▶ **Exercise details**
Scan the entries below for the string "Describe" and copy every line where it turns up.
[Dataset records — start]
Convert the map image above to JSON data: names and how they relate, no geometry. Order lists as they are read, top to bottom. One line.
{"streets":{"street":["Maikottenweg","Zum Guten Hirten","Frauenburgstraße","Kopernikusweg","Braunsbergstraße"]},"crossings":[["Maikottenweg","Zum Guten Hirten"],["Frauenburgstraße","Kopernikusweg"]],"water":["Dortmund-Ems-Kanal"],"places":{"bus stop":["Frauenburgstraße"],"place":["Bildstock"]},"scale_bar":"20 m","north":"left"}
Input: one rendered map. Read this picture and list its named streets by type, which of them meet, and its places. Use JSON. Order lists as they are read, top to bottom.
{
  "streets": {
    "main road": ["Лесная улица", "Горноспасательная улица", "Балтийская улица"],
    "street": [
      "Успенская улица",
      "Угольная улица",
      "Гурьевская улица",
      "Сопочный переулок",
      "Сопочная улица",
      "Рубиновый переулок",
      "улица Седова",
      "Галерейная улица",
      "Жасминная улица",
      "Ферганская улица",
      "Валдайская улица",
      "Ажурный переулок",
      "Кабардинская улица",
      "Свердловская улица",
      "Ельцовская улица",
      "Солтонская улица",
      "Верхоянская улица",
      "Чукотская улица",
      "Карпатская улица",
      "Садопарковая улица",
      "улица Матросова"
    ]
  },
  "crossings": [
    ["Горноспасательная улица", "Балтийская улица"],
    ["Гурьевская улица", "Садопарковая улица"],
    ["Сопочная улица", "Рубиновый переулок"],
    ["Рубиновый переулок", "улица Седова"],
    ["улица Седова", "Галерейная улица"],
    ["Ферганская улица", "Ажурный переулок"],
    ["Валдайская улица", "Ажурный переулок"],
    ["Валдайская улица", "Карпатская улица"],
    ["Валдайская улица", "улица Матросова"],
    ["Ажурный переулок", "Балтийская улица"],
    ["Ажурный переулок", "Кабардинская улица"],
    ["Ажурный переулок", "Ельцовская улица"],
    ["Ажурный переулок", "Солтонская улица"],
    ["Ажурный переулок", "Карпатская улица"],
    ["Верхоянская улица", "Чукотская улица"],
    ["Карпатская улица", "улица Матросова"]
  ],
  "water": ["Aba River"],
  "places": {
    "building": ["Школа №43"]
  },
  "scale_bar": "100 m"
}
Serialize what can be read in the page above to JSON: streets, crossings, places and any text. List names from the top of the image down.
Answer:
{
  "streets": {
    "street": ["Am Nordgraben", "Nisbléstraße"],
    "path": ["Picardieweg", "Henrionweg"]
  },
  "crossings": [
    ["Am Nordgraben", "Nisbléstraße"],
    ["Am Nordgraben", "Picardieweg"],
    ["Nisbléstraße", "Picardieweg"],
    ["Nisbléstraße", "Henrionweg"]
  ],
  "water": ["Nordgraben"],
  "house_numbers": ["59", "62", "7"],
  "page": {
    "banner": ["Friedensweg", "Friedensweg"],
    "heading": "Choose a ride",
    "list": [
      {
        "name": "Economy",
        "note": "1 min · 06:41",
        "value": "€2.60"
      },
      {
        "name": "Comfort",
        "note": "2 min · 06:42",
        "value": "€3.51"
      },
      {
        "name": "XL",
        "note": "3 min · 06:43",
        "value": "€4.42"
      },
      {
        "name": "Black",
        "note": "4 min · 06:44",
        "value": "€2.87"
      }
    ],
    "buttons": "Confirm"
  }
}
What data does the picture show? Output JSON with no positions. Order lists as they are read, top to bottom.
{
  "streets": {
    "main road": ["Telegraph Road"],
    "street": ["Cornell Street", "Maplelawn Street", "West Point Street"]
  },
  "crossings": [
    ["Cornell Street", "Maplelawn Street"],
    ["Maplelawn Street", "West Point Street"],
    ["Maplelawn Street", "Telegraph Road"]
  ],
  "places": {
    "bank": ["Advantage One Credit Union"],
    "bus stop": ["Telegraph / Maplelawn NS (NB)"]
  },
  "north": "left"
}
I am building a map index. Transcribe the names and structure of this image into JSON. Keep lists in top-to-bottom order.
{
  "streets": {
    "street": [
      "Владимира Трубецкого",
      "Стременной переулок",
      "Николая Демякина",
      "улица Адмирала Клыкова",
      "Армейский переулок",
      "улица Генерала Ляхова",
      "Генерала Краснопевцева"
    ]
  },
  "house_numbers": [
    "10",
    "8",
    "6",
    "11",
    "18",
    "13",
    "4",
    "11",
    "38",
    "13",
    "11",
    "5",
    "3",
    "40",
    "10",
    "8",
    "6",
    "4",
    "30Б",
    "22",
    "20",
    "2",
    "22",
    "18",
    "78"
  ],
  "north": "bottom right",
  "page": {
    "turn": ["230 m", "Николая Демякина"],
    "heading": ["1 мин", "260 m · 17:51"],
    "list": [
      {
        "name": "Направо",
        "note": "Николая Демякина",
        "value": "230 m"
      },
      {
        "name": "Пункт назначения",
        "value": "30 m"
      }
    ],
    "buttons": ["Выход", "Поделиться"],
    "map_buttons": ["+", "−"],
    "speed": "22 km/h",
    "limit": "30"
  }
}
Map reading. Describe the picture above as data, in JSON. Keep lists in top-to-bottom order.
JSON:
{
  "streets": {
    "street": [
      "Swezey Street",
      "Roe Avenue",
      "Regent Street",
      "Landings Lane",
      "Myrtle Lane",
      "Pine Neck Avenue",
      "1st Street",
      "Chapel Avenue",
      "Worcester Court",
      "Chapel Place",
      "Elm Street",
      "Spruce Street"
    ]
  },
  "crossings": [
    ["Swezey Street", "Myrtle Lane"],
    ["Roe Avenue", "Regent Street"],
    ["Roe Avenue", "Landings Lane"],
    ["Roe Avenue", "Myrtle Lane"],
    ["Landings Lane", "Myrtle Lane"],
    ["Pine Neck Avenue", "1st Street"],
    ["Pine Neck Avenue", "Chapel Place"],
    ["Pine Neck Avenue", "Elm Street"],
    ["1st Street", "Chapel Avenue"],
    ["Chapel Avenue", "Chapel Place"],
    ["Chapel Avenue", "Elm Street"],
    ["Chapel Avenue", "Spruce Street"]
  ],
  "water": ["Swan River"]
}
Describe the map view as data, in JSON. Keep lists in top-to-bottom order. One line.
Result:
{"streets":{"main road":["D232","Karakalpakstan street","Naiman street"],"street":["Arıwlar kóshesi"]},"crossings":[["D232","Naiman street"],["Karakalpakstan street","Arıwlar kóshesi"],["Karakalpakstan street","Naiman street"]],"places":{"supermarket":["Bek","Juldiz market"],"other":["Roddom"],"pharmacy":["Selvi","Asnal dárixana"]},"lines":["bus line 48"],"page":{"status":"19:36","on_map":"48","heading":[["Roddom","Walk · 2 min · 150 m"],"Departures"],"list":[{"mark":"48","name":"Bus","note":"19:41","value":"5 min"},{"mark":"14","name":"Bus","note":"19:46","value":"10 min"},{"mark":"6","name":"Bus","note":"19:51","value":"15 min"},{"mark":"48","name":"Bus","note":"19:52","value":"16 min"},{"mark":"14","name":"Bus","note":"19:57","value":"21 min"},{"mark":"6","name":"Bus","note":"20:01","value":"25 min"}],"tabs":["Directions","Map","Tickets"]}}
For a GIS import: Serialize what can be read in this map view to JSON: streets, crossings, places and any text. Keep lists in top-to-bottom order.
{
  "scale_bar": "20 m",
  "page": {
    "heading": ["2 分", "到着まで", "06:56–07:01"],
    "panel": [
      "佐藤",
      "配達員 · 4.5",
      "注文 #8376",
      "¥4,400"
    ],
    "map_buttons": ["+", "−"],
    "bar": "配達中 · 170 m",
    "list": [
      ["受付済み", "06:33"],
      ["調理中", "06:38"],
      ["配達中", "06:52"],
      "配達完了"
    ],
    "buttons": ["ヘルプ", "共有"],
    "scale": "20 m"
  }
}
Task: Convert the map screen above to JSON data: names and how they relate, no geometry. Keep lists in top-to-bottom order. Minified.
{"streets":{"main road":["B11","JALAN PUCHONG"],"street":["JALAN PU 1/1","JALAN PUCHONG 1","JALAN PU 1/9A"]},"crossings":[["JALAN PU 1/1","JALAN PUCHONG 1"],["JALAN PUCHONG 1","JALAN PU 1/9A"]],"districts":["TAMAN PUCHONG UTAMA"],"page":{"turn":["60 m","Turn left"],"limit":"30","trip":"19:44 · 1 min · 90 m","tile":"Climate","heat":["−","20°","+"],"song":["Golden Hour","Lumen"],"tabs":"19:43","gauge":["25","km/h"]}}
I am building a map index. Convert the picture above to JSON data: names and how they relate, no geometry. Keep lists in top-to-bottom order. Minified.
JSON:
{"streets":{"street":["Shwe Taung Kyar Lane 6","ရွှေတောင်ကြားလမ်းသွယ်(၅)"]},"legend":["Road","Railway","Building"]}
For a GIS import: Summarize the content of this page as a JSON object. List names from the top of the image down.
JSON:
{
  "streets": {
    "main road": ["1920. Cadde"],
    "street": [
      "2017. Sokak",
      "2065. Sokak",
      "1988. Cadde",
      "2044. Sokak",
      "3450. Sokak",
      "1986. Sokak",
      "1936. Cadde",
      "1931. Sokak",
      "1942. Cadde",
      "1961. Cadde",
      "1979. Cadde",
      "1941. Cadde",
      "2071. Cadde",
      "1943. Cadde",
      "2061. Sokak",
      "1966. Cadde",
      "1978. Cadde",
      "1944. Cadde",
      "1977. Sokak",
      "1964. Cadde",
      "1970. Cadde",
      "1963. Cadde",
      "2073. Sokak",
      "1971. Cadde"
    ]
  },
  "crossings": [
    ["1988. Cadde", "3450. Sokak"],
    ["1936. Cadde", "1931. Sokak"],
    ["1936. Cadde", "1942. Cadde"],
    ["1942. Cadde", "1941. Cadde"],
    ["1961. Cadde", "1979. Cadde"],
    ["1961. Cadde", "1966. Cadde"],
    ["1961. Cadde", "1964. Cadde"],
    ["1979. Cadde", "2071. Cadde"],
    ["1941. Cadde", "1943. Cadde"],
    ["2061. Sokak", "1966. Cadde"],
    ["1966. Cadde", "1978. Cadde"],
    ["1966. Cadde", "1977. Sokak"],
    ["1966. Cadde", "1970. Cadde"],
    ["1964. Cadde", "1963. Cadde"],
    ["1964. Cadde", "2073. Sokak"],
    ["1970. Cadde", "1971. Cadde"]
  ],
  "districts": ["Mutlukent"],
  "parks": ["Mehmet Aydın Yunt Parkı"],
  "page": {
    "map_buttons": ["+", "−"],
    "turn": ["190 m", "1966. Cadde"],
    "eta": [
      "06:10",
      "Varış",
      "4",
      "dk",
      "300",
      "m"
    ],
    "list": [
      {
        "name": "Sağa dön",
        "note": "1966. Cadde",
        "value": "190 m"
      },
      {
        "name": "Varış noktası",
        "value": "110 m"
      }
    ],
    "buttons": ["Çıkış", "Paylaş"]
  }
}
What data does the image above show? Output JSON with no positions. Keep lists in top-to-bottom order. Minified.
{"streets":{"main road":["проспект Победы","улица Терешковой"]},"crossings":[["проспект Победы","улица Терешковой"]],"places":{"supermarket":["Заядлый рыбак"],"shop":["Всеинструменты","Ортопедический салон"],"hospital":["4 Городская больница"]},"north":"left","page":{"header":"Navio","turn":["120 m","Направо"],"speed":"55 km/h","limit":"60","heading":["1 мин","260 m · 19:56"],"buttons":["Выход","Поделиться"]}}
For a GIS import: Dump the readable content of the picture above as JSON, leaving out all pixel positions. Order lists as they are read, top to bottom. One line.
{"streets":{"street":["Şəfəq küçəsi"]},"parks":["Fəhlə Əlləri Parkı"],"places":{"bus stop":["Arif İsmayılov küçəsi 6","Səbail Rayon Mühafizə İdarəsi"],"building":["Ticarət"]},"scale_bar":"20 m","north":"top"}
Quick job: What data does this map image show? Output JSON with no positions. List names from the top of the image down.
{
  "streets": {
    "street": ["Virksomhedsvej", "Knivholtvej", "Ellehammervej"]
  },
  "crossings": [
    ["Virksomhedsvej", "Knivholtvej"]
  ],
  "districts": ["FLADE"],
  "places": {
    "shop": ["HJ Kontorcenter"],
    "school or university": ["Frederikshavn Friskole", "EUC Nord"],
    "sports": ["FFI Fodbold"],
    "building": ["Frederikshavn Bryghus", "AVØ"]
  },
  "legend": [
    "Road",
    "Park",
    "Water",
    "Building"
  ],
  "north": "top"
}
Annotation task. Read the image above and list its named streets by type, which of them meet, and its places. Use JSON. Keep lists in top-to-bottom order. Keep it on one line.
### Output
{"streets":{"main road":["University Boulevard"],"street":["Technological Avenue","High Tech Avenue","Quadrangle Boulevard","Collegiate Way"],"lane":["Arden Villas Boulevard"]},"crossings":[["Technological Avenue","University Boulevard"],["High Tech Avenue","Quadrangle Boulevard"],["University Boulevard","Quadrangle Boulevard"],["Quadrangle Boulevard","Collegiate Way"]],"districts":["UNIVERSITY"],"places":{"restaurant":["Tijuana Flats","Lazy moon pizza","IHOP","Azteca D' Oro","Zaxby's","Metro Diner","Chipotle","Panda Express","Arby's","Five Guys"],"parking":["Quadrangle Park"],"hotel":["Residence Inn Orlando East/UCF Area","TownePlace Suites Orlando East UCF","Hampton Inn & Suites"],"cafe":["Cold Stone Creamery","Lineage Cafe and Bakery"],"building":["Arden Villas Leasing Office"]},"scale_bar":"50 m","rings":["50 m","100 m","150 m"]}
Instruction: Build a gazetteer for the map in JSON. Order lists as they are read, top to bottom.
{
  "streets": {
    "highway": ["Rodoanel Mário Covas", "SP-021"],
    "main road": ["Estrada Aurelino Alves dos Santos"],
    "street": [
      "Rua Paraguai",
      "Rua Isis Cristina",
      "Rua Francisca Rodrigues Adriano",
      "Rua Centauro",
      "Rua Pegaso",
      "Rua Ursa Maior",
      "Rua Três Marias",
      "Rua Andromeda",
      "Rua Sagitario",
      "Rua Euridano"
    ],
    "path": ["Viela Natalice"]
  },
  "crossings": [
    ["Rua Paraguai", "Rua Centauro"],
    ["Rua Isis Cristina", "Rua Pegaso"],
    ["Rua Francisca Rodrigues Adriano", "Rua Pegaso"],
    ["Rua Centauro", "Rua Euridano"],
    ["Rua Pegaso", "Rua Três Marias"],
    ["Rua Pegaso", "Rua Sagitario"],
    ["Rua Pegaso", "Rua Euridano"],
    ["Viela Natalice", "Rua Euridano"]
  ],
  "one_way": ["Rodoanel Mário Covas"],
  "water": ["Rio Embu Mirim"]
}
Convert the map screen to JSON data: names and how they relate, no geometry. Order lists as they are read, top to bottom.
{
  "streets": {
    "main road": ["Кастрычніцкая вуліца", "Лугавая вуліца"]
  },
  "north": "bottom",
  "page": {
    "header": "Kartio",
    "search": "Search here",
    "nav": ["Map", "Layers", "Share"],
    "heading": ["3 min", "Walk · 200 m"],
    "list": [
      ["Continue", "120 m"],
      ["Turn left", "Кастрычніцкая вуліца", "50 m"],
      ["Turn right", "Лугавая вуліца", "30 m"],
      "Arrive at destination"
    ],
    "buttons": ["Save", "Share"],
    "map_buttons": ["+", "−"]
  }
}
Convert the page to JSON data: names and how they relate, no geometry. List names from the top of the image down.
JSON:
[Dataset records — finish]
▶ **Result below**
Map reading. Describe the picture above as data, in JSON. Keep lists in top-to-bottom order.
Describe the map view as data, in JSON. Keep lists in top-to-bottom order. One line.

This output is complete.